There are 2 inputs to the “A” adder, the A input is selected to be A, and the B input is zeros. All 12 of the inputs to the A side are zero. Wait: aren’t there 18 bit in the accumulator, what about those other 6 bits? Ah: bit 14 is a 1!
It will not sit still! I chase bit 14 for a while, and it starts working, but a different bit is failing now! I chased different bits around the loop for a while, put module K01 on the extender to look, and the test started passing! This worked for a while. I had the PPs test memory, and that worked, but if I had CP0 test memory, it didn’t like it. When I got back from lunch, it had gone back to failing my LDN 0 test. I put some secret sauce on the pins of module K01, and we are back to trying to run other diagnostics.

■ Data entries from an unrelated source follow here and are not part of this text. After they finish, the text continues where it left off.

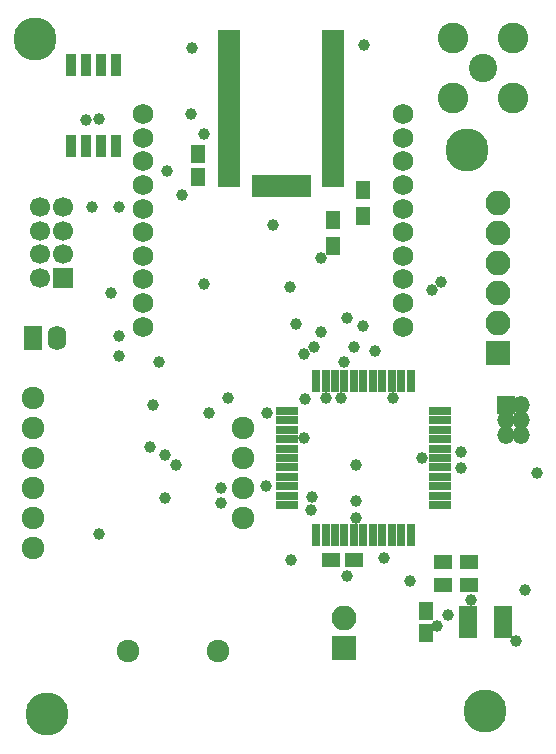
<source format=gbr>
G04 #@! TF.FileFunction,Soldermask,Bot*
%FSLAX46Y46*%
G04 Gerber Fmt 4.6, Leading zero omitted, Abs format (unit mm)*
G04 Created by KiCad (PCBNEW 4.0.6) date Thu Dec 28 15:24:54 2017*
%MOMM*%
%LPD*%
G01*
G04 APERTURE LIST*
%ADD10C,0.128000*%
%ADD11C,1.924000*%
%ADD12R,0.950000X1.900000*%
%ADD13R,0.800000X1.900000*%
%ADD14R,1.900000X0.800000*%
%ADD15R,1.650000X0.670000*%
%ADD16R,1.100000X1.900000*%
%ADD17R,1.900000X1.100000*%
%ADD18R,1.900000X1.400000*%
%ADD19C,1.727200*%
%ADD20R,1.500000X1.500000*%
%ADD21O,1.500000X1.500000*%
%ADD22R,2.100000X2.100000*%
%ADD23O,2.100000X2.100000*%
%ADD24R,1.600000X1.150000*%
%ADD25R,1.150000X1.600000*%
%ADD26R,1.600000X1.300000*%
%ADD27R,1.700000X1.700000*%
%ADD28C,1.700000*%
%ADD29C,2.600000*%
%ADD30C,2.400000*%
%ADD31R,1.300000X1.600000*%
%ADD32C,1.000000*%
%ADD33R,1.600000X2.100000*%
%ADD34O,1.600000X2.100000*%
%ADD35C,3.650000*%
G04 APERTURE END LIST*
D10*
D11*
X145161000Y-110363000D03*
X152781000Y-110363000D03*
D12*
X144145000Y-60735000D03*
X144145000Y-67535000D03*
X142875000Y-60735000D03*
X142875000Y-67535000D03*
X141605000Y-60735000D03*
X141605000Y-67535000D03*
X140335000Y-60735000D03*
X140335000Y-67535000D03*
D13*
X169100000Y-100480000D03*
X168300000Y-100480000D03*
X167500000Y-100480000D03*
X166700000Y-100480000D03*
X165900000Y-100480000D03*
X165100000Y-100480000D03*
X164300000Y-100480000D03*
X163500000Y-100480000D03*
X162700000Y-100480000D03*
X161900000Y-100480000D03*
X161100000Y-100480000D03*
D14*
X158600000Y-97980000D03*
X158600000Y-97180000D03*
X158600000Y-96380000D03*
X158600000Y-95580000D03*
X158600000Y-94780000D03*
X158600000Y-93980000D03*
X158600000Y-93180000D03*
X158600000Y-92380000D03*
X158600000Y-91580000D03*
X158600000Y-90780000D03*
X158600000Y-89980000D03*
D13*
X161100000Y-87480000D03*
X161900000Y-87480000D03*
X162700000Y-87480000D03*
X163500000Y-87480000D03*
X164300000Y-87480000D03*
X165100000Y-87480000D03*
X165900000Y-87480000D03*
X166700000Y-87480000D03*
X167500000Y-87480000D03*
X168300000Y-87480000D03*
X169100000Y-87480000D03*
D14*
X171600000Y-89980000D03*
X171600000Y-90780000D03*
X171600000Y-91580000D03*
X171600000Y-92380000D03*
X171600000Y-93180000D03*
X171600000Y-93980000D03*
X171600000Y-94780000D03*
X171600000Y-95580000D03*
X171600000Y-96380000D03*
X171600000Y-97180000D03*
X171600000Y-97980000D03*
D15*
X176950500Y-108886500D03*
X173950500Y-108886500D03*
X176950500Y-108386500D03*
X173950500Y-108386500D03*
X176950500Y-107886500D03*
X173950500Y-107886500D03*
X176950500Y-107386500D03*
X173950500Y-107386500D03*
X176950500Y-106886500D03*
X173950500Y-106886500D03*
D16*
X160160000Y-70970000D03*
D17*
X153760000Y-70570000D03*
X153760000Y-69570000D03*
X153760000Y-68570000D03*
X153760000Y-67570000D03*
X153760000Y-66570000D03*
X153760000Y-65570000D03*
X153760000Y-64570000D03*
X153760000Y-63570000D03*
X153760000Y-62570000D03*
X153760000Y-61570000D03*
X153760000Y-60570000D03*
X153760000Y-59570000D03*
D18*
X153760000Y-58420000D03*
X162560000Y-58420000D03*
D17*
X162560000Y-59570000D03*
X162560000Y-60570000D03*
X162560000Y-61570000D03*
X162560000Y-62570000D03*
X162560000Y-63570000D03*
X162560000Y-64570000D03*
X162560000Y-65570000D03*
X162560000Y-66570000D03*
X162560000Y-67570000D03*
X162560000Y-68570000D03*
X162560000Y-69570000D03*
X162560000Y-70570000D03*
D16*
X159160000Y-70970000D03*
X158160000Y-70970000D03*
X157160000Y-70970000D03*
X156160000Y-70970000D03*
D19*
X168478200Y-82864960D03*
X168478200Y-80863440D03*
X168478200Y-78864460D03*
X168478200Y-76862940D03*
X168478200Y-74863960D03*
X168478200Y-72864980D03*
X168478200Y-70863460D03*
X168478200Y-68864480D03*
X168478200Y-66862960D03*
X168478200Y-64863980D03*
X146481800Y-64863980D03*
X146481800Y-66862960D03*
X146481800Y-68864480D03*
X146481800Y-70863460D03*
X146481800Y-72864980D03*
X146481800Y-74863960D03*
X146481800Y-76862940D03*
X146481800Y-78864460D03*
X146481800Y-80863440D03*
X146481800Y-82864960D03*
D20*
X177165000Y-89535000D03*
D21*
X178435000Y-89535000D03*
X177165000Y-90805000D03*
X178435000Y-90805000D03*
X177165000Y-92075000D03*
X178435000Y-92075000D03*
D22*
X176530000Y-85090000D03*
D23*
X176530000Y-82550000D03*
X176530000Y-80010000D03*
X176530000Y-77470000D03*
X176530000Y-74930000D03*
X176530000Y-72390000D03*
D24*
X162372000Y-102616000D03*
X164272000Y-102616000D03*
D25*
X170370500Y-108836500D03*
X170370500Y-106936500D03*
D26*
X171810500Y-104711500D03*
X174010500Y-104711500D03*
X174010500Y-102806500D03*
X171810500Y-102806500D03*
D11*
X137160000Y-101600000D03*
X137160000Y-99060000D03*
X137160000Y-96520000D03*
X137160000Y-93980000D03*
X137160000Y-91440000D03*
X137160000Y-88900000D03*
X154940000Y-91440000D03*
X154940000Y-93980000D03*
X154940000Y-96520000D03*
X154940000Y-99060000D03*
D27*
X139700000Y-78740000D03*
D28*
X139700000Y-76740000D03*
X139700000Y-74740000D03*
X139700000Y-72740000D03*
X137700000Y-78740000D03*
X137700000Y-76740000D03*
X137700000Y-74740000D03*
X137700000Y-72740000D03*
D29*
X172720000Y-63500000D03*
X172720000Y-58420000D03*
X177800000Y-58420000D03*
X177800000Y-63500000D03*
D30*
X175260000Y-60960000D03*
D31*
X165100000Y-71290000D03*
X165100000Y-73490000D03*
X162560000Y-73830000D03*
X162560000Y-76030000D03*
D25*
X151130000Y-70165000D03*
X151130000Y-68265000D03*
D32*
X152019000Y-90170000D03*
X165163500Y-58991500D03*
X150558500Y-59245500D03*
D22*
X163449000Y-110109000D03*
D23*
X163449000Y-107569000D03*
D33*
X137160000Y-83820000D03*
D34*
X139160000Y-83820000D03*
D32*
X166878000Y-102489000D03*
X151638000Y-66548000D03*
X160147000Y-89027000D03*
D35*
X138303000Y-115697000D03*
X173863000Y-67945000D03*
X137287000Y-58547000D03*
X175387000Y-115443000D03*
D32*
X151638000Y-79247998D03*
X173355000Y-94869000D03*
X179832000Y-95250000D03*
X160782000Y-97282000D03*
X160039021Y-92329000D03*
X159004000Y-102616000D03*
X167640000Y-88900000D03*
X174180500Y-105981500D03*
X149733000Y-71755000D03*
X148463000Y-69723000D03*
X150495000Y-64897000D03*
X153670000Y-88900000D03*
X165099998Y-82804000D03*
X161543998Y-83312000D03*
X166116000Y-84963000D03*
X163703000Y-82169000D03*
X173355000Y-93472000D03*
X159385000Y-82677000D03*
X169037000Y-104374979D03*
X157480000Y-74295000D03*
X161925000Y-88900000D03*
X163195000Y-88900000D03*
X160655000Y-98425000D03*
X170053000Y-93980000D03*
X178054000Y-109474000D03*
X158877000Y-79502000D03*
X161544000Y-77089000D03*
X172275500Y-107251500D03*
X171323000Y-108204000D03*
X170942000Y-79756000D03*
X142748000Y-65278000D03*
X171704004Y-79121000D03*
X141605000Y-65405000D03*
X156972000Y-90170000D03*
X142748000Y-100457000D03*
X149225000Y-94615000D03*
X147066000Y-93091000D03*
X156845000Y-96393002D03*
X148336001Y-97408999D03*
X148336000Y-93726000D03*
X153035000Y-97790000D03*
X153035000Y-96520000D03*
X147320000Y-89535000D03*
X144399000Y-85314010D03*
X142113000Y-72771000D03*
X143764000Y-80010000D03*
X160909000Y-84582000D03*
X164338000Y-84582000D03*
X144399000Y-72771000D03*
X147828000Y-85852000D03*
X163449000Y-85852000D03*
X160039021Y-85217000D03*
X144399002Y-83693000D03*
X163703000Y-103944968D03*
X164465000Y-97663000D03*
X164465000Y-99060000D03*
X164465000Y-94615000D03*
X178816000Y-105156000D03*
M02*

</source>
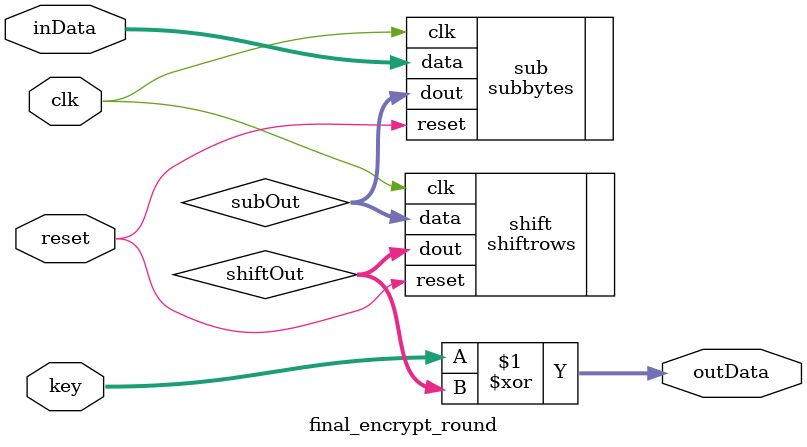
<source format=sv>
`timescale 1ns / 1ps

module final_encrypt_round(
    input clk,
    input reset,
    input [127:0]inData,
    input [127:0]key,
    output logic [127:0]outData
    );
    
//Subbytes
//shiftrows
//add round key

logic [127:0]subOut, shiftOut;

subbytes sub(.clk(clk), .reset(reset), .data(inData), .dout(subOut));
shiftrows shift(.clk(clk), .reset(reset), .data(subOut), .dout(shiftOut));
assign outData = key^shiftOut;

endmodule

</source>
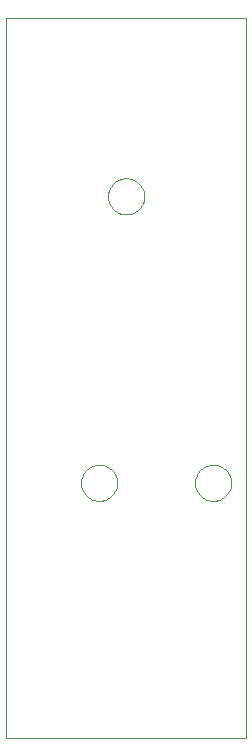
<source format=gko>
%FSDAX24Y24*%
%MOIN*%
%SFA1B1*%

%IPPOS*%
%ADD28C,0.001000*%
%LNpeggy-optical-board-1*%
%LPD*%
G54D28*
X017502Y018500D02*
D01*
X017500Y018541*
X017496Y018583*
X017488Y018625*
X017478Y018665*
X017465Y018705*
X017449Y018744*
X017431Y018782*
X017410Y018819*
X017387Y018853*
X017361Y018886*
X017333Y018918*
X017302Y018947*
X017270Y018974*
X017236Y018999*
X017201Y019021*
X017163Y019041*
X017125Y019058*
X017086Y019072*
X017045Y019084*
X017004Y019092*
X016962Y019098*
X016921Y019101*
X016878*
X016837Y019098*
X016795Y019092*
X016754Y019084*
X016713Y019072*
X016674Y019058*
X016636Y019041*
X016599Y019021*
X016563Y018999*
X016529Y018974*
X016497Y018947*
X016466Y018918*
X016438Y018886*
X016412Y018853*
X016389Y018819*
X016368Y018782*
X016350Y018744*
X016334Y018705*
X016321Y018665*
X016311Y018625*
X016303Y018583*
X016299Y018541*
X016298Y018500*
X016299Y018458*
X016303Y018416*
X016311Y018374*
X016321Y018334*
X016334Y018294*
X016350Y018255*
X016368Y018217*
X016389Y018180*
X016412Y018146*
X016438Y018113*
X016466Y018081*
X016497Y018052*
X016529Y018025*
X016563Y018000*
X016599Y017978*
X016636Y017958*
X016674Y017941*
X016713Y017927*
X016754Y017915*
X016795Y017907*
X016837Y017901*
X016878Y017898*
X016921*
X016962Y017901*
X017004Y017907*
X017045Y017915*
X017086Y017927*
X017125Y017941*
X017163Y017958*
X017201Y017978*
X017236Y018000*
X017270Y018025*
X017302Y018052*
X017333Y018081*
X017361Y018113*
X017387Y018146*
X017410Y018180*
X017431Y018217*
X017449Y018255*
X017465Y018294*
X017478Y018334*
X017488Y018374*
X017496Y018416*
X017500Y018458*
X017502Y018500*
X014602Y028050D02*
D01*
X014600Y028091*
X014596Y028133*
X014588Y028175*
X014578Y028215*
X014565Y028255*
X014549Y028294*
X014531Y028332*
X014510Y028369*
X014487Y028403*
X014461Y028436*
X014433Y028468*
X014402Y028497*
X014370Y028524*
X014336Y028549*
X014301Y028571*
X014263Y028591*
X014225Y028608*
X014186Y028622*
X014145Y028634*
X014104Y028642*
X014062Y028648*
X014021Y028651*
X013978*
X013937Y028648*
X013895Y028642*
X013854Y028634*
X013813Y028622*
X013774Y028608*
X013736Y028591*
X013699Y028571*
X013663Y028549*
X013629Y028524*
X013597Y028497*
X013566Y028468*
X013538Y028436*
X013512Y028403*
X013489Y028369*
X013468Y028332*
X013450Y028294*
X013434Y028255*
X013421Y028215*
X013411Y028175*
X013403Y028133*
X013399Y028091*
X013398Y028050*
X013399Y028008*
X013403Y027966*
X013411Y027924*
X013421Y027884*
X013434Y027844*
X013450Y027805*
X013468Y027767*
X013489Y027730*
X013512Y027696*
X013538Y027663*
X013566Y027631*
X013597Y027602*
X013629Y027575*
X013663Y027550*
X013699Y027528*
X013736Y027508*
X013774Y027491*
X013813Y027477*
X013854Y027465*
X013895Y027457*
X013937Y027451*
X013978Y027448*
X014021*
X014062Y027451*
X014104Y027457*
X014145Y027465*
X014186Y027477*
X014225Y027491*
X014263Y027508*
X014301Y027528*
X014336Y027550*
X014370Y027575*
X014402Y027602*
X014433Y027631*
X014461Y027663*
X014487Y027696*
X014510Y027730*
X014531Y027767*
X014549Y027805*
X014565Y027844*
X014578Y027884*
X014588Y027924*
X014596Y027966*
X014600Y028008*
X014602Y028050*
X013702Y018500D02*
D01*
X013700Y018541*
X013696Y018583*
X013688Y018625*
X013678Y018665*
X013665Y018705*
X013649Y018744*
X013631Y018782*
X013610Y018819*
X013587Y018853*
X013561Y018886*
X013533Y018918*
X013502Y018947*
X013470Y018974*
X013436Y018999*
X013401Y019021*
X013363Y019041*
X013325Y019058*
X013286Y019072*
X013245Y019084*
X013204Y019092*
X013162Y019098*
X013121Y019101*
X013078*
X013037Y019098*
X012995Y019092*
X012954Y019084*
X012913Y019072*
X012874Y019058*
X012836Y019041*
X012799Y019021*
X012763Y018999*
X012729Y018974*
X012697Y018947*
X012666Y018918*
X012638Y018886*
X012612Y018853*
X012589Y018819*
X012568Y018782*
X012550Y018744*
X012534Y018705*
X012521Y018665*
X012511Y018625*
X012503Y018583*
X012499Y018541*
X012498Y018500*
X012499Y018458*
X012503Y018416*
X012511Y018374*
X012521Y018334*
X012534Y018294*
X012550Y018255*
X012568Y018217*
X012589Y018180*
X012612Y018146*
X012638Y018113*
X012666Y018081*
X012697Y018052*
X012729Y018025*
X012763Y018000*
X012799Y017978*
X012836Y017958*
X012874Y017941*
X012913Y017927*
X012954Y017915*
X012995Y017907*
X013037Y017901*
X013078Y017898*
X013121*
X013162Y017901*
X013204Y017907*
X013245Y017915*
X013286Y017927*
X013325Y017941*
X013363Y017958*
X013401Y017978*
X013436Y018000*
X013470Y018025*
X013502Y018052*
X013533Y018081*
X013561Y018113*
X013587Y018146*
X013610Y018180*
X013631Y018217*
X013649Y018255*
X013665Y018294*
X013678Y018334*
X013688Y018374*
X013696Y018416*
X013700Y018458*
X013702Y018500*
X010000Y010000D02*
X018000D01*
Y034000*
X010000D02*
X018000D01*
X010000Y010000D02*
Y034000D01*
M02*
</source>
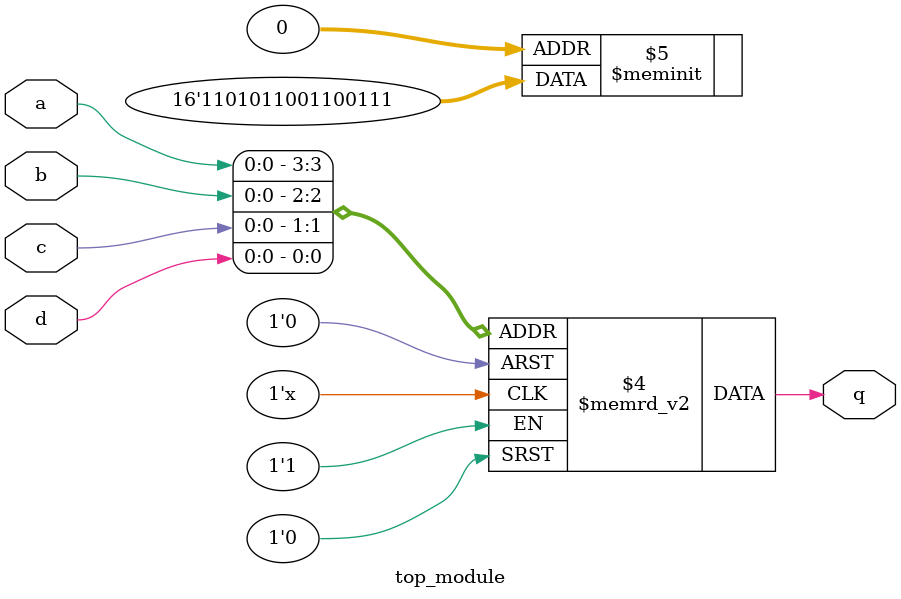
<source format=sv>
module top_module (
    input a, 
    input b, 
    input c, 
    input d,
    output reg q
);

always @* begin
    case ({a, b, c, d})
        4'b0000: q = 1;
        4'b0001: q = 1;
        4'b0010: q = 1;
        4'b0011: q = 0;
        4'b0100: q = 0;
        4'b0101: q = 1;
        4'b0110: q = 1;
        4'b0111: q = 0;
        4'b1000: q = 0;
        4'b1001: q = 1;
        4'b1010: q = 1;
        4'b1011: q = 0;
        4'b1100: q = 1;
        4'b1101: q = 0;
        4'b1110: q = 1;
        4'b1111: q = 1;
    endcase
end

endmodule

</source>
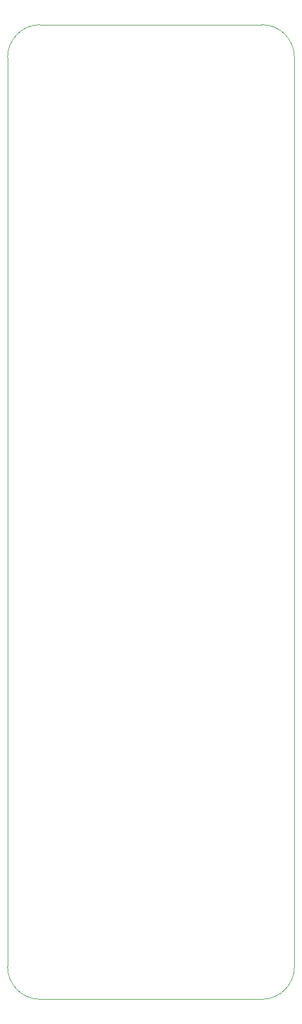
<source format=gbr>
%TF.GenerationSoftware,KiCad,Pcbnew,7.0.6-7.0.6~ubuntu22.04.1*%
%TF.CreationDate,2023-08-02T18:39:05+01:00*%
%TF.ProjectId,working,776f726b-696e-4672-9e6b-696361645f70,rev?*%
%TF.SameCoordinates,Original*%
%TF.FileFunction,Profile,NP*%
%FSLAX46Y46*%
G04 Gerber Fmt 4.6, Leading zero omitted, Abs format (unit mm)*
G04 Created by KiCad (PCBNEW 7.0.6-7.0.6~ubuntu22.04.1) date 2023-08-02 18:39:05*
%MOMM*%
%LPD*%
G01*
G04 APERTURE LIST*
%TA.AperFunction,Profile*%
%ADD10C,0.100000*%
%TD*%
G04 APERTURE END LIST*
D10*
%TO.C,REF\u002A\u002A*%
X-22000000Y69500000D02*
X-22000000Y-69500000D01*
X-17000000Y-74500000D02*
X17000000Y-74500000D01*
X17000000Y74500000D02*
X-17000000Y74500000D01*
X22000000Y-69500000D02*
X22000000Y69500000D01*
X-17000000Y74500000D02*
G75*
G03*
X-22000000Y69500000I1J-5000001D01*
G01*
X-22000000Y-69500000D02*
G75*
G03*
X-17000000Y-74500000I5000001J1D01*
G01*
X22000000Y69500000D02*
G75*
G03*
X17000000Y74500000I-5000000J0D01*
G01*
X17000000Y-74500000D02*
G75*
G03*
X22000000Y-69500000I0J5000000D01*
G01*
%TD*%
M02*

</source>
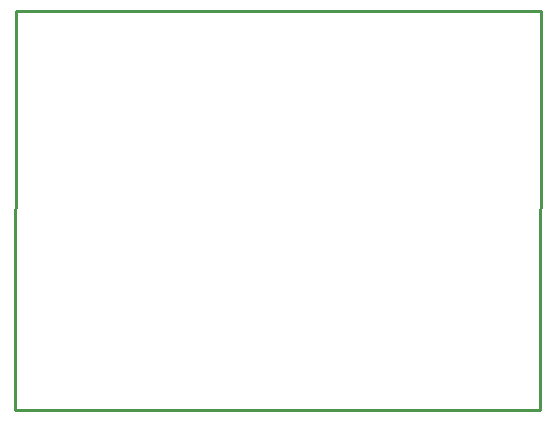
<source format=gko>
G04 Layer: BoardOutlineLayer*
G04 EasyEDA v6.5.15, 2022-08-31 14:33:10*
G04 7f742d56b1564ff082f2a7d2e7a97bc1,d16243303ffc4a33bbfddbaf118a1a26,10*
G04 Gerber Generator version 0.2*
G04 Scale: 100 percent, Rotated: No, Reflected: No *
G04 Dimensions in millimeters *
G04 leading zeros omitted , absolute positions ,4 integer and 5 decimal *
%FSLAX45Y45*%
%MOMM*%

%ADD10C,0.2540*%
D10*
X711200Y12446000D02*
G01*
X5156200Y12446000D01*
X5143500Y9067800D01*
X698500Y9067800D01*
X711200Y12446000D01*

%LPD*%
M02*

</source>
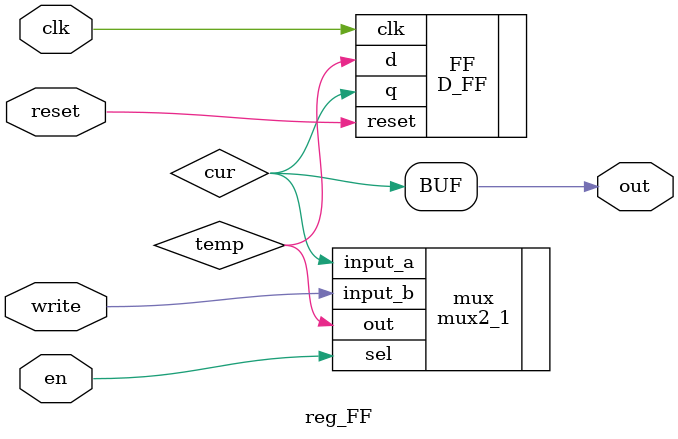
<source format=sv>
`timescale 1ns/10ps

module reg_FF (en, write, clk, reset, out);
	input en, write, clk, reset;
	output out;
	logic cur, temp;
	
	
	mux2_1 mux (.sel(en), .input_a(cur), .input_b(write), .out(temp));
	D_FF FF (.q(cur), .d(temp), .reset(reset), .clk(clk));
	assign out = cur; 

endmodule
</source>
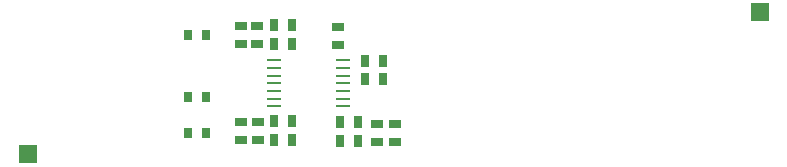
<source format=gbp>
G04*
G04 #@! TF.GenerationSoftware,Altium Limited,Altium Designer,20.2.8 (258)*
G04*
G04 Layer_Color=128*
%FSLAX44Y44*%
%MOMM*%
G71*
G04*
G04 #@! TF.SameCoordinates,D032E148-705B-442B-B370-39794CB6FC5C*
G04*
G04*
G04 #@! TF.FilePolarity,Positive*
G04*
G01*
G75*
%ADD14R,0.7500X1.0000*%
%ADD16R,1.5000X1.5000*%
%ADD17R,0.6500X0.9000*%
%ADD18R,1.0000X0.7500*%
%ADD58R,1.2700X0.1700*%
D14*
X310620Y19000D02*
D03*
X295380D02*
D03*
X289620Y-49000D02*
D03*
X274380D02*
D03*
X289620Y-33000D02*
D03*
X274380D02*
D03*
X218380Y-48000D02*
D03*
X233620D02*
D03*
X218380Y-32000D02*
D03*
X233620D02*
D03*
X218380Y33000D02*
D03*
X233620D02*
D03*
X218380Y49000D02*
D03*
X233620D02*
D03*
X310620Y4000D02*
D03*
X295380D02*
D03*
D16*
X10000Y-60000D02*
D03*
X630000Y60000D02*
D03*
D17*
X160620Y41000D02*
D03*
X145380D02*
D03*
X160620Y-12000D02*
D03*
X145380D02*
D03*
Y-42000D02*
D03*
X160620D02*
D03*
D18*
X273000Y47620D02*
D03*
Y32380D02*
D03*
X306000Y-34380D02*
D03*
Y-49620D02*
D03*
X321000Y-34380D02*
D03*
Y-49620D02*
D03*
X191000Y-32380D02*
D03*
Y-47620D02*
D03*
X205000D02*
D03*
Y-32380D02*
D03*
X204000Y33380D02*
D03*
Y48620D02*
D03*
X191000Y33380D02*
D03*
Y48620D02*
D03*
D58*
X218790Y-19500D02*
D03*
Y-13000D02*
D03*
Y-6500D02*
D03*
Y0D02*
D03*
Y6500D02*
D03*
Y13000D02*
D03*
Y19500D02*
D03*
X277210D02*
D03*
Y13000D02*
D03*
Y6500D02*
D03*
Y0D02*
D03*
Y-6500D02*
D03*
Y-13000D02*
D03*
Y-19500D02*
D03*
M02*

</source>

I remembered I was having trouble with the imaginary tape drives, to I tried booting from real tape, and I get to the part where it tests memory, and that fails. OK, we have some progress.
That was then, this is now, and we are back to failing to LDN 0. I found that bit 0 for the “B” input of the A adder was not correct. It seems that a via rivet was not conducting between the collector of Q30 and Q32 to the base of Q19 on my friend the QA module in K01. I resoldered all the via rivets, and the edge pins, just for good measure.
Central Memory still doesn’t work, but I can run some diagnostics again!
To paraphrase Sherlock Holmes: When you eliminate all the things the problem isn’t, you are left with what the problem is!